Bangka, Asatu Online— DPRD Kabupaten Bangka menggelar Rapat Paripurna dalam rangka mendengarkan Pidato Kenegaraan Presiden Republik Indonesia menjelang peringatan Hari Ulang Tahun (HUT) ke-81 Kemerdekaan Republik Indonesia, Jumat (14/8/2026).
Rapat paripurna dipimpin langsung Ketua DPRD Kabupaten Bangka, Jumadi, S.IP., M.AP. Kegiatan tersebut dihadiri Bupati Bangka Fery Insani, S.E., M.M., Wakil Bupati Bangka Syahbudin, S.IP., M.Trip., Wakil Ketua II DPRD Bangka M. Taufik Koriyanto, S.H., M.H., jajaran Forkopimda, Plt. Sekretaris Daerah, para asisten, kepala OPD, camat, lurah, Dharma Wanita, Paskibraka, insan pers serta tamu undangan lainnya.
Dalam sambutannya, Jumadi mengingatkan bahwa kemerdekaan Indonesia bukan hadiah dari bangsa lain. Kemerdekaan diraih melalui perjuangan panjang yang dibayar dengan darah, pengorbanan jiwa dan harta para pejuang.
Menurutnya, momentum HUT ke-81 Kemerdekaan RI harus menjadi pengingat bagi seluruh elemen bangsa bahwa kemerdekaan tidak cukup hanya dirayakan secara seremonial.
“Semangat para pejuang bangsa harus menjadi energi bagi kita untuk terus mengisi kemerdekaan dan membangun Negara Kesatuan Republik Indonesia yang kita cintai,” tegasnya.
Jumadi menekankan, makna kemerdekaan tidak sebatas terbebas dari penjajahan secara fisik. Kemerdekaan juga harus diwujudkan melalui tanggung jawab moral, keadilan sosial dan pemenuhan hak-hak masyarakat secara adil.
Ia menilai tantangan kehidupan berbangsa dan bernegara saat ini semakin kompleks. Perubahan teknologi, arus informasi dan globalisasi membawa peluang sekaligus ancaman yang harus dihadapi dengan kesiapan.

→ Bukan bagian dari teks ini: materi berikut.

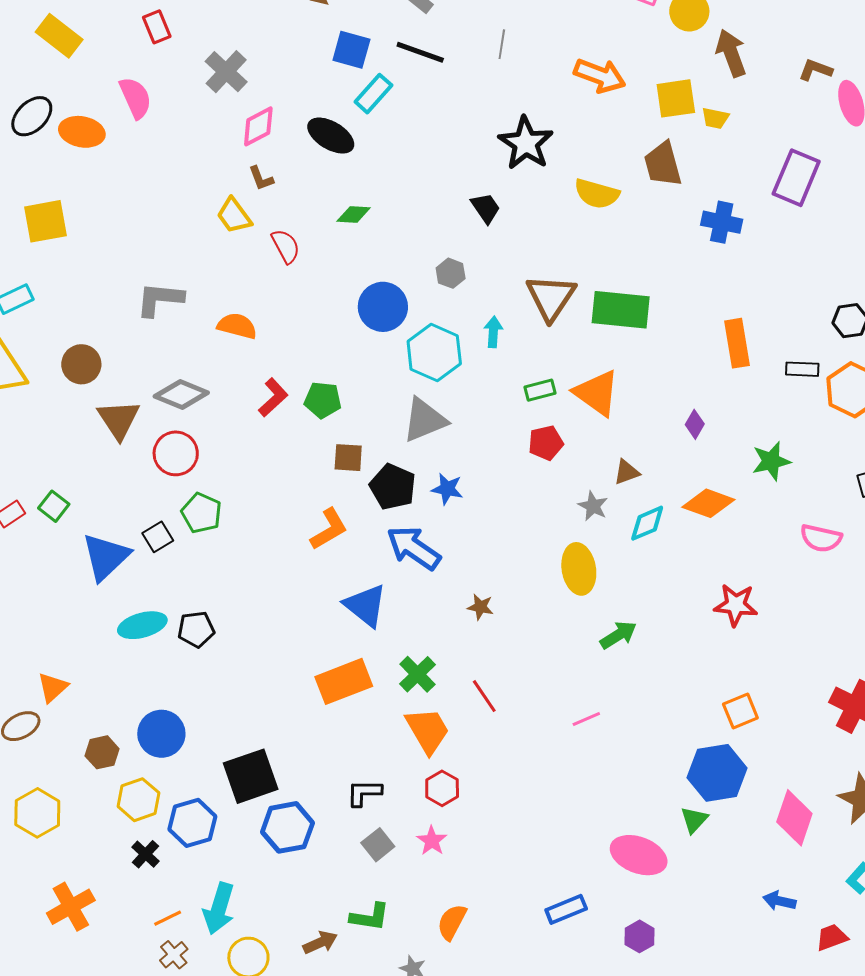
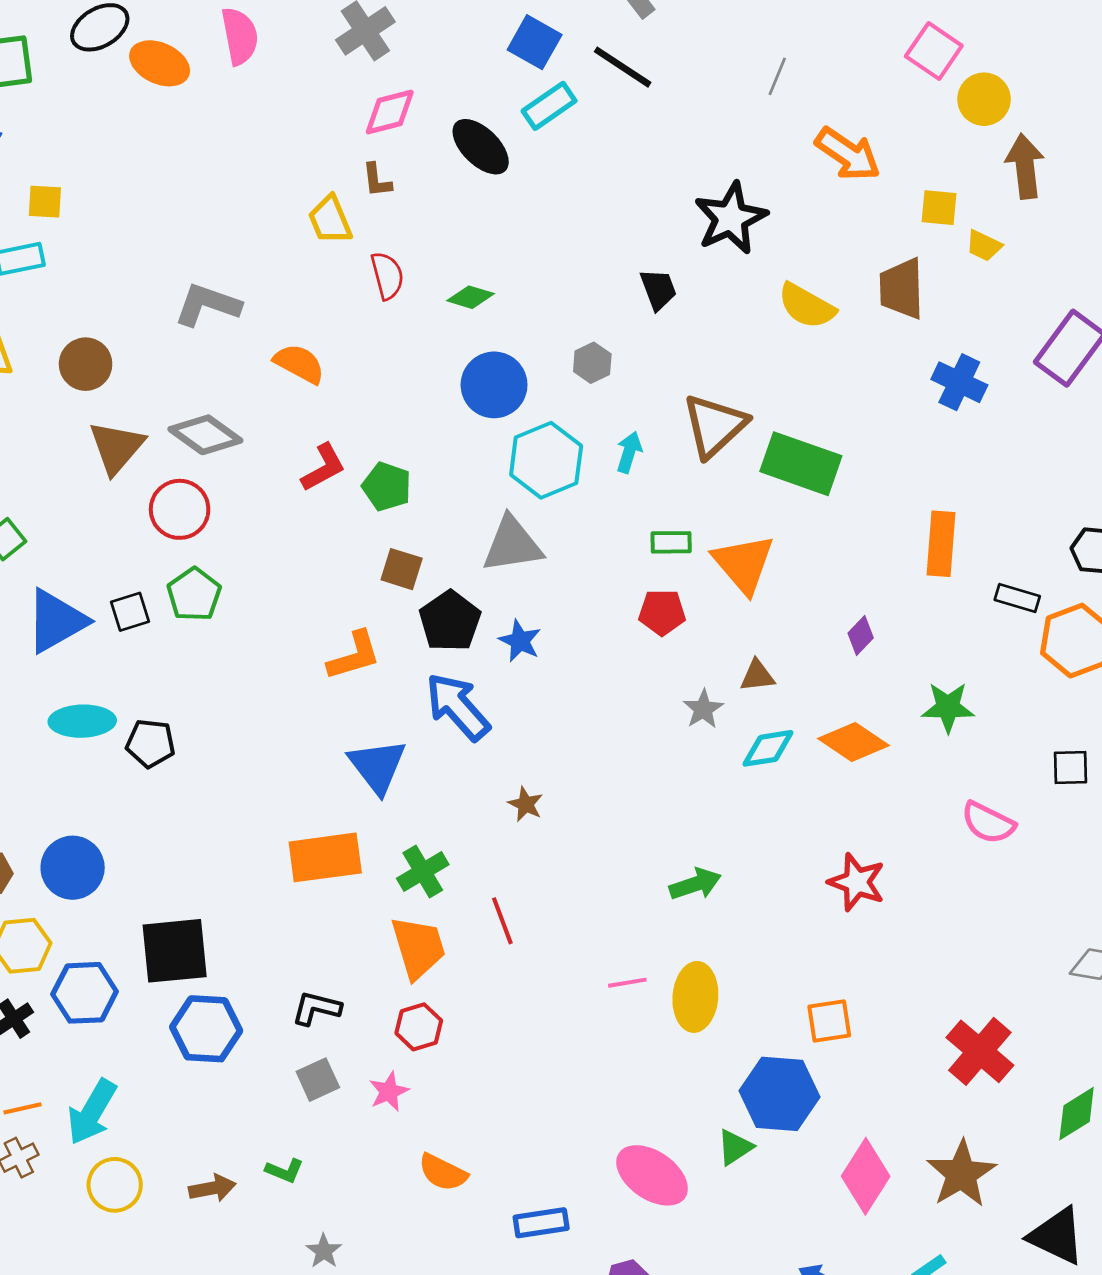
gray line: (502, 44) -> (777, 76), moved
yellow square: (676, 98) -> (939, 208), size x0.7
green diamond: (354, 214) -> (470, 297), moved
yellow square: (45, 221) -> (45, 202), moved, size x0.6
yellow ellipse: (579, 569) -> (695, 997), moved
green L-shape: (370, 917) -> (284, 1171), size x0.7
orange semicircle: (452, 922) -> (443, 1172), moved, turned -105

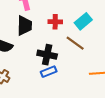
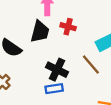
red cross: (55, 22) -> (68, 27), moved

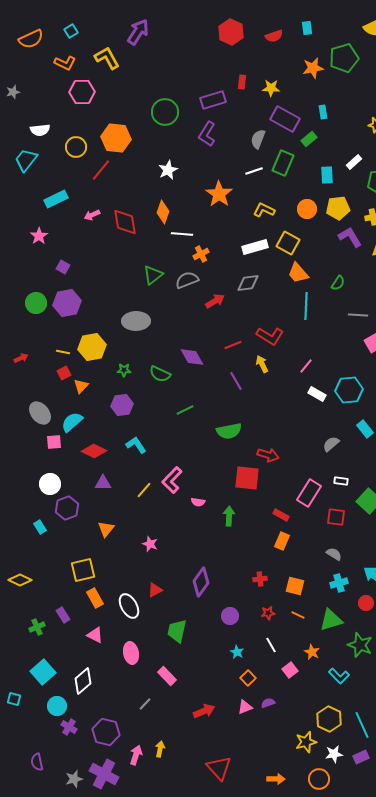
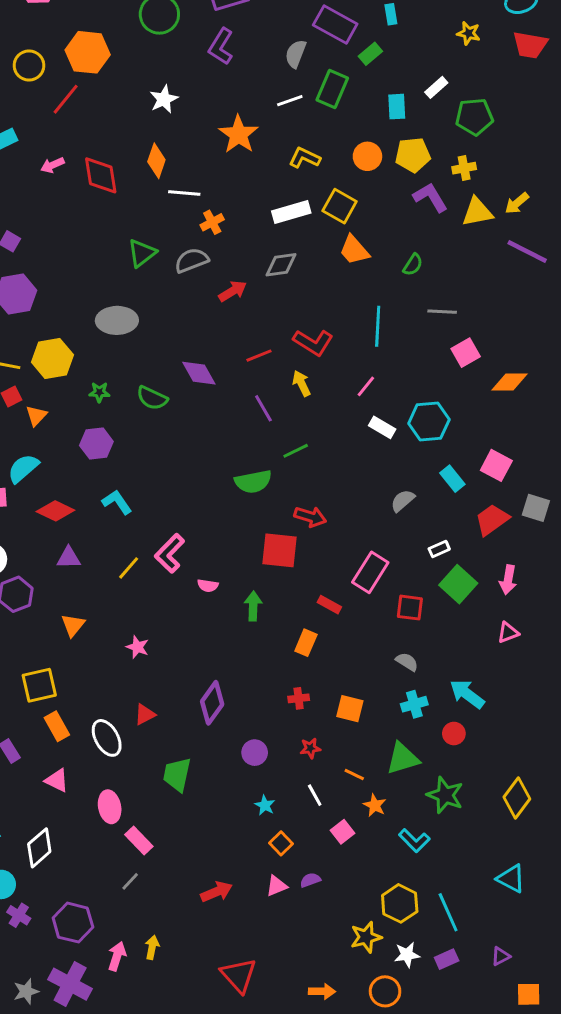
cyan line: (306, 306) -> (378, 326), moved
green line: (185, 410) -> (296, 451), moved
white rectangle: (341, 481) -> (439, 549), moved, turned -32
orange rectangle: (282, 541) -> (306, 643), moved
orange line: (298, 615) -> (354, 775), moved
pink rectangle: (167, 676) -> (139, 840), moved

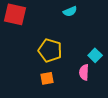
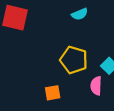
yellow pentagon: (50, 50) -> (74, 60), moved

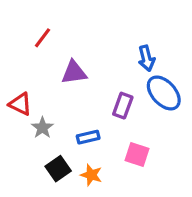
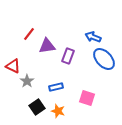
red line: (42, 38) -> (29, 34), moved
blue arrow: (146, 58) -> (93, 37), turned 126
purple rectangle: (123, 106) -> (68, 56), moved

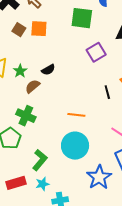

“Digitalisasi sudah menjadi kebutuhan seluruh lapisan masyarakat. Namun di sisi lain, kita juga dihadapkan pada disinformasi, informasi palsu serta kejahatan siber,” ujarnya.
Tak hanya itu, derasnya arus globalisasi membuat batas antarnegara semakin tipis. Pertukaran informasi, produk, budaya hingga pemikiran berlangsung begitu cepat.
Kondisi tersebut, kata Jumadi, harus disikapi secara bijak. Masuknya berbagai ideologi dan pengaruh dari luar tidak boleh sampai mengikis nilai-nilai luhur bangsa maupun mengancam keutuhan Negara Kesatuan Republik Indonesia.
Karena itu, ia mengajak masyarakat untuk terus meningkatkan kemampuan dan kapasitas diri. Penguatan kualitas sumber daya manusia dinilai menjadi salah satu benteng penting dalam menghadapi berbagai ancaman terhadap kedaulatan bangsa.
“Kedaulatan adalah kemampuan bangsa untuk mengatur pemerintahan, wilayah dan rakyatnya secara mandiri serta bebas dari intervensi negara lain,” katanya.
Jumadi juga menyoroti pentingnya kedaulatan pangan sebagai bagian dari agenda strategis pembangunan nasional. Menurutnya, ketahanan dan kedaulatan pangan harus mampu bermuara pada peningkatan kesejahteraan masyarakat.
Hal tersebut dinilai sejalan dengan tema HUT ke-81 Kemerdekaan Republik Indonesia, yakni “Indonesia Berdaulat, Adil dan Makmur.”
Ia pun mengajak seluruh elemen masyarakat Bangka untuk tidak sekadar menjadi penonton dalam pembangunan. Setiap orang, menurutnya, memiliki tanggung jawab untuk berkontribusi sesuai profesi, tugas dan fungsinya masing-masing.
“Melalui profesi, tugas dan fungsi kita masing-masing, mari bersama-sama menjaga kedaulatan bangsa demi mewujudkan keadilan dan kemakmuran rakyat,” pungkasnya.